Curtis Ellis said he lives next door to the man wounded in that shooting and captured it on a surveillance camera aimed at their street.
The footage shows the driver of a red car having a brief conversation with Ellis' neighbor before making a U-turn, stopping, and firing nine times. Ellis claimed that he heard gunfire during an NFL playoff game between the Detroit Lions and the Tampa Bay Buccaneers, noticed his injured neighbor outside, and called the police.
“That could have been me or my wife in the front yard, which is scary,” Ellis, 56, said. “You haven't done nothing to anybody, why would somebody just target to shoot you?”
According to Will County Chief Deputy Dan Jungles, deputies set up patrols close to the suspected shooter's known addresses and identified the suspect's car late on Sunday using license plate readers and video surveillance. When the car wasn't seen locally by Monday, deputies responded at noon to Nance's last known address, according to the office.
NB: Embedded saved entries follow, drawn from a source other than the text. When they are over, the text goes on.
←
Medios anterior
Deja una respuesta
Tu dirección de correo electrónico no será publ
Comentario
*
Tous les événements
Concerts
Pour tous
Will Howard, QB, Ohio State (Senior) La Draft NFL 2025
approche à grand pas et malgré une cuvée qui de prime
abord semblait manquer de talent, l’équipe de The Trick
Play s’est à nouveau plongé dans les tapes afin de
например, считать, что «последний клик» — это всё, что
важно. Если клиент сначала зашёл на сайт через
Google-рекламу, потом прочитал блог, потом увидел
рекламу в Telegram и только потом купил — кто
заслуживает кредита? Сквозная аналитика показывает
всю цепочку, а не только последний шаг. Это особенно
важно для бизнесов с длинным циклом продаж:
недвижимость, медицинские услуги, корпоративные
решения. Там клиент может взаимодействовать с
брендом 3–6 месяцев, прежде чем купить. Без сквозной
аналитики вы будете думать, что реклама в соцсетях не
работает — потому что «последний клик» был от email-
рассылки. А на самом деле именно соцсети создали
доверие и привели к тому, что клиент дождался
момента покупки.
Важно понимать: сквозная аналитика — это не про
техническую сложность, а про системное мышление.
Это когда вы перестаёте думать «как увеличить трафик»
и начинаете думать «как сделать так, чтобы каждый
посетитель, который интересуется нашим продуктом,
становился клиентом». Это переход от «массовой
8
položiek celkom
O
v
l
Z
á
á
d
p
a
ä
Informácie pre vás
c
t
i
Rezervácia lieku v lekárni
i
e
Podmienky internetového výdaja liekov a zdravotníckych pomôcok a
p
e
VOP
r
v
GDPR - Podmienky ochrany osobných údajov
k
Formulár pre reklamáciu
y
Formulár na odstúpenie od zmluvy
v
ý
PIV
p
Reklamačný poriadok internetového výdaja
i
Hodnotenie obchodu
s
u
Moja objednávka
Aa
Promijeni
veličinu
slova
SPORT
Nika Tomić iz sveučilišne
According to Jungles, no one answered at that house, so they went to another house across the street that was associated with Nance and his family and discovered bullet holes on the outside of the building in addition to blood on the door.
The seven people's bodies were discovered by police after forcing their way into both addresses, according to Jungles. Evans told reporters on Tuesday without giving further information that although at one point authorities thought a three-year-old boy was missing, the child was eventually found with a relative in a different city.
“I've been a policeman 29 years and this is probably the worst crime scene I've ever been associated with.” Evans said during a news conference outside the Joliet homes Monday evening.
Nance was apprehended by law enforcement at a gas station in Texas less than two hours after his car was recognized by a helicopter on SH 1-35.